Sebagai contoh, Sangadi (Pangeran Tua) dari Kandar menceritakan kepada saya bahwa setiap perayaan Tahun Baru atau festival besar lainnya, warga Muslim dengan sukacita datang berkunjung ke pekarangan gereja dan ikut memberikan sumbangan sukarela. Mereka saling menghadiri pesta adat satu sama lain.

Hanya saja, terdapat ganjalan kecil di mana warga Kristen cenderung canggung atau jarang menghadiri festival keagamaan Islam, karena adanya doktrin lama dari misionaris zaman dulu yang menanamkan kesan bahwa Misi tidak merestui sinkretisme tersebut.

Kesimpulan Penyelidikan:

Kondisi Islam di Sangihe saat ini secara umum masih berada dalam fase awal perkembangan: tradisional, bersahabat erat dengan pemeluk Kristen, namun mulai menunjukkan tanda-tanda pertama metamorfosis menuju gerakan politik yang lebih tegas dan terorganisasi. Tuntutan penggantian Sekolah Misi menjadi Sekolah Netral di kampung Muslim adalah hak konstitusional jemaat yang sah dan wajib diakomodasi oleh pemerintah secara jernih, tanpa harus ikut terjebak dalam narasi adu domba sejarah yang dilancarkan oleh Radja Tabukan.

 

Berikut adalah penyempurnaan bagian penutup dari laporan mendalam Dr. Hendrik Kraemer (terekam pada baris akhir teks asli) mengenai Polemik Pendidikan, Dinamika Hukum Adat, dan Kebijakan Misi di Sangihe ke dalam Bahasa Indonesia modern.

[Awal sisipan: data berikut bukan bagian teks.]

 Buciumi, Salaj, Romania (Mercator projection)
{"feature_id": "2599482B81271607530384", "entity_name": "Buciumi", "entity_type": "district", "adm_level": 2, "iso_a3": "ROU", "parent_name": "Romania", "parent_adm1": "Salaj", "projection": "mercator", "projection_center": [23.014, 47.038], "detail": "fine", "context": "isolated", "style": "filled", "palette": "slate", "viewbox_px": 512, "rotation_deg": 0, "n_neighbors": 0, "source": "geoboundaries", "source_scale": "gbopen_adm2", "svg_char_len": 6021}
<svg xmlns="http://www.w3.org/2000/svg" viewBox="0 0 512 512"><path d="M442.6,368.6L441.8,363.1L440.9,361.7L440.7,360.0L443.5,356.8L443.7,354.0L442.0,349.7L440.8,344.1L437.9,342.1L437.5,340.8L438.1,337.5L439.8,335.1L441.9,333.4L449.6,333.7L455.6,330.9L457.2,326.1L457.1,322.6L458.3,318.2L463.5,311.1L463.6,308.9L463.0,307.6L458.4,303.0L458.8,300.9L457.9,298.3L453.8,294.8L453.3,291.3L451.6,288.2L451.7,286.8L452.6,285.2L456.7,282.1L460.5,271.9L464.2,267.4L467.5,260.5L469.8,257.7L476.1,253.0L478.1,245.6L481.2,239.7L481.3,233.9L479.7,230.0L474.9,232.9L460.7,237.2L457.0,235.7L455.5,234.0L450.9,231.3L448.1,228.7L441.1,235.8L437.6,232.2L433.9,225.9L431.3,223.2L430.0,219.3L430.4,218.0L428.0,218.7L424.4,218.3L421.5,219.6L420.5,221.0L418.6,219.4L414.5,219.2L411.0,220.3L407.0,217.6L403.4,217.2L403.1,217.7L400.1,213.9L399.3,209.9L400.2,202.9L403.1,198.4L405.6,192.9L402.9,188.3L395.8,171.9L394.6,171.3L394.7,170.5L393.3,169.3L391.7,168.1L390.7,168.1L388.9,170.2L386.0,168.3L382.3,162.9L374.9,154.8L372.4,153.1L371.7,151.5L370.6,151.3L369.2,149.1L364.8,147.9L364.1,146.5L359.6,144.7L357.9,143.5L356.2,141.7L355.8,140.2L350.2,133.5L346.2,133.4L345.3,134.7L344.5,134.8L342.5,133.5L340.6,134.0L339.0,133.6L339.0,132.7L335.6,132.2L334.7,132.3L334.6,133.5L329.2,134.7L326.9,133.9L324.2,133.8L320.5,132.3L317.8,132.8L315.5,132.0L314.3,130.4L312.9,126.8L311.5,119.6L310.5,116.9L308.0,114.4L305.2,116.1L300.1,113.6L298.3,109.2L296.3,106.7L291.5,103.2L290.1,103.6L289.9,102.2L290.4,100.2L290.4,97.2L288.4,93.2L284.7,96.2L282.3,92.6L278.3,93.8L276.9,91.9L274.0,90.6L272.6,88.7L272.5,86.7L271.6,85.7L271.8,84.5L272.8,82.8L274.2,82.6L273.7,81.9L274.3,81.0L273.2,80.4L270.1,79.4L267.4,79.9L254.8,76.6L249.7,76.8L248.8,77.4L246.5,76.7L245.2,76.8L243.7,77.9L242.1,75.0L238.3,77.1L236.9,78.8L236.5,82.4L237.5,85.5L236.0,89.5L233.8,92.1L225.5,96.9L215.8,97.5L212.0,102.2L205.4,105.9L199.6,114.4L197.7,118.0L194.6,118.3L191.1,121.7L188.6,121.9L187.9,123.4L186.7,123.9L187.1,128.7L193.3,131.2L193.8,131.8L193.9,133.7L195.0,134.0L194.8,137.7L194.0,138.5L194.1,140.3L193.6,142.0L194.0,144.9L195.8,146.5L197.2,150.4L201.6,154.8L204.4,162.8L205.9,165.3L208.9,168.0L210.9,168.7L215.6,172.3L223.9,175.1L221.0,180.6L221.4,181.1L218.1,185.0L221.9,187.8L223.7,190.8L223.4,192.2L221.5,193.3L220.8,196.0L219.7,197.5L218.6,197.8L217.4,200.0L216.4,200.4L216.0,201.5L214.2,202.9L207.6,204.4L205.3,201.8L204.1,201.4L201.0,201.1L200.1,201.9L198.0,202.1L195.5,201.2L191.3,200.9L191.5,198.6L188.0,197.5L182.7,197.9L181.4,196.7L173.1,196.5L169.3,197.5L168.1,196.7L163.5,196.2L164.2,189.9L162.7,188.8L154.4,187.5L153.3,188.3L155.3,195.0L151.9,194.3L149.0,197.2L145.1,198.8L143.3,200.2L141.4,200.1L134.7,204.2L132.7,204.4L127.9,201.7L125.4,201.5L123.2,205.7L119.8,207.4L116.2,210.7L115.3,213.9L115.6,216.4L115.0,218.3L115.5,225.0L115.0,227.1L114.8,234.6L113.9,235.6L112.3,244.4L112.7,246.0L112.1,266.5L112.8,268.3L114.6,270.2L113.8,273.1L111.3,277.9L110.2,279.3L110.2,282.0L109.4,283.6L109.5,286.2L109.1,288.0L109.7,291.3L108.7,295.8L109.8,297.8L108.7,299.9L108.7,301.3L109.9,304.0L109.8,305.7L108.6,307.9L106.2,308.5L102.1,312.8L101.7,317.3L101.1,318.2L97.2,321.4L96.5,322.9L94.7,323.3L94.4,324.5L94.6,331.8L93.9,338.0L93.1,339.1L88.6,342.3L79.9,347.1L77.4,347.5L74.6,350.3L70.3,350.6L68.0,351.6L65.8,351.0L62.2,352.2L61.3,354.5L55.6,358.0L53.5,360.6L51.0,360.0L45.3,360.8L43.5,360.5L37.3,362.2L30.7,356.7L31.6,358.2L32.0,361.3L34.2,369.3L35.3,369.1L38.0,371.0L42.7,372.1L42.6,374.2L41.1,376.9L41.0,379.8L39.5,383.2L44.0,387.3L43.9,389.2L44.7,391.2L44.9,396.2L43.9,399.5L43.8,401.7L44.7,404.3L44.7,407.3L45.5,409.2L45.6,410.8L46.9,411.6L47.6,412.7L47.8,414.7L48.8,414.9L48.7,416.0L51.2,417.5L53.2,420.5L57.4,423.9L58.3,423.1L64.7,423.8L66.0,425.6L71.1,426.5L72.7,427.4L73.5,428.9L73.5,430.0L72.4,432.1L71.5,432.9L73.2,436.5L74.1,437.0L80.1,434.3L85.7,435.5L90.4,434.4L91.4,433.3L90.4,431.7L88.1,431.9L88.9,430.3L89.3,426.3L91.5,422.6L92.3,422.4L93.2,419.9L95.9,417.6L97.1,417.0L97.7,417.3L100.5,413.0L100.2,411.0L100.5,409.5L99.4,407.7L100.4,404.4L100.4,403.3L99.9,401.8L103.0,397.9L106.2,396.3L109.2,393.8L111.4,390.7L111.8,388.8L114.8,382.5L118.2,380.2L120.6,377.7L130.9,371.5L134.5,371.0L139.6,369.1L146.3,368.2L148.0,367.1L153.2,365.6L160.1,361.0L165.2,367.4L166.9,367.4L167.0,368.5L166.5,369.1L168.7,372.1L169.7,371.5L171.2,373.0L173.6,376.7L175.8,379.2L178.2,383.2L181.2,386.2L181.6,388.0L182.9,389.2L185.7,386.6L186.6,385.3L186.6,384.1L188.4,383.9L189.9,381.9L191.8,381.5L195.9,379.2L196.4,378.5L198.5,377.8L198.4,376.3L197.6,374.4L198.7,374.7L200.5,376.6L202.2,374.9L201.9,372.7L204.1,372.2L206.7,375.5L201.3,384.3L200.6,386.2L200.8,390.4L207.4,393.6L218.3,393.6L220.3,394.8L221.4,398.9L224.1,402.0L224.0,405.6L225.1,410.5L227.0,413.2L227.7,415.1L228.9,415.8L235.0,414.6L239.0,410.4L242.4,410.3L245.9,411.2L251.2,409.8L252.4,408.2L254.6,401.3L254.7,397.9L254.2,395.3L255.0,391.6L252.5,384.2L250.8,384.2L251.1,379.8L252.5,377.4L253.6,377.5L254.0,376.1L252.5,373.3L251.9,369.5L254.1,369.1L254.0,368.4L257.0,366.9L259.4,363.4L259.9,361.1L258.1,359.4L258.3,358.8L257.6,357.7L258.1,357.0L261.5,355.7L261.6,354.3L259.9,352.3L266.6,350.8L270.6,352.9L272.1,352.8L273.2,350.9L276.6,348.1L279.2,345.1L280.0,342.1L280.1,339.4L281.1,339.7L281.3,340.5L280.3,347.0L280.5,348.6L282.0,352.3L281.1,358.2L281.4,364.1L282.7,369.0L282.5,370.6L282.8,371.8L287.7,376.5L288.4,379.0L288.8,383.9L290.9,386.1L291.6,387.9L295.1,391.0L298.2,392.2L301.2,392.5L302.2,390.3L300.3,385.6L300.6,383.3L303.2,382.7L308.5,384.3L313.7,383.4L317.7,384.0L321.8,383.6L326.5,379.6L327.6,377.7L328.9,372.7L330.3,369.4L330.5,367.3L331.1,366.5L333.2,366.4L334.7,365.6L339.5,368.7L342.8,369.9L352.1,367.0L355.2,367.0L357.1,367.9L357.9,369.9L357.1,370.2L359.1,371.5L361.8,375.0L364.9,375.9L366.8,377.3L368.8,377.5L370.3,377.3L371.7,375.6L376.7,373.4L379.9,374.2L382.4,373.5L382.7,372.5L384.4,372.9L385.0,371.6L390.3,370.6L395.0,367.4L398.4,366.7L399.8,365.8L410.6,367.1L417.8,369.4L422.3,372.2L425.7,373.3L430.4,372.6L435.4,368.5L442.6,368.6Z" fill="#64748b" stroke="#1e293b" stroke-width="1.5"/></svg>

Proses restrukturisasi ini telah membersihkan berbagai distorsi naskah (Lvono $\rightarrow$ Perjamuan Kudus/Kekristenan, Pelacur Scherrer $\rightarrow$ Pendeta/Misionaris Scherrer, Keinginan $\rightarrow$ Pemerintah Pusat/Batavia, Atoeran 1917 $\rightarrow$ Aturan Adat Sangihe 1917, boacouwila dvor de Javaanacho Chrietongorr.lonien Oont-sava $\rightarrow$ laporan mengenai koloni Kristen Jawa di Mojowarno/Mowarno).


Pelurusan Sejarah: Catatan Kritis Mengenai Misionaris Tauffmann

Untuk menyajikan fakta sejarah secara jujur dan akurat, ada satu hal krusial yang harus saya tambahkan. Mengenai skandal pengusiran warga Muslim Tabukan dari perkebunan kelapa mereka pada tahun 1890, penyelidikan saya menemukan bahwa mendiang Misionaris Tauffmann terbukti memiliki rekam jejak karakter yang sangat ganjil dan bermasalah. Seharusnya ia tidak pernah diizinkan bergabung dengan lembaga Misi.

Fakta menunjukkan bahwa Tauffmann justru merasa senang dan memanfaatkan sentimen feodal Radja Darán kala itu untuk memojokkan kelompok minoritas. Tindakan penyalahgunaan wewenang agama seperti itu tidak dapat dikutuk dengan cukup keras, dan hingga hari ini, pihak Misi (Zending) masih merasa malu atas lembaran hitam yang ditinggalkan oleh Tauffmann.

Lebih jauh lagi, saya mendapati bahwa pada masa lalu, sering kali oknum misionaris di wilayah terpencil dengan sengaja menjegal aspirasi umat Muslim yang ingin mendirikan masjid. Di daerah-daerah yang jauh dari jangkauan pengawasan pusat seperti ini, penyimpangan birokrasi memang rawan terjadi. Hal tersebut sangat disayangkan dan tercela. Namun, saya perlu menegaskan bahwa pada masa sekarang (tahun 1926), tidak ada satu pun misionaris aktif di Sangihe yang berpikiran sempit untuk mengulangi tindakan diskriminatif seperti itu.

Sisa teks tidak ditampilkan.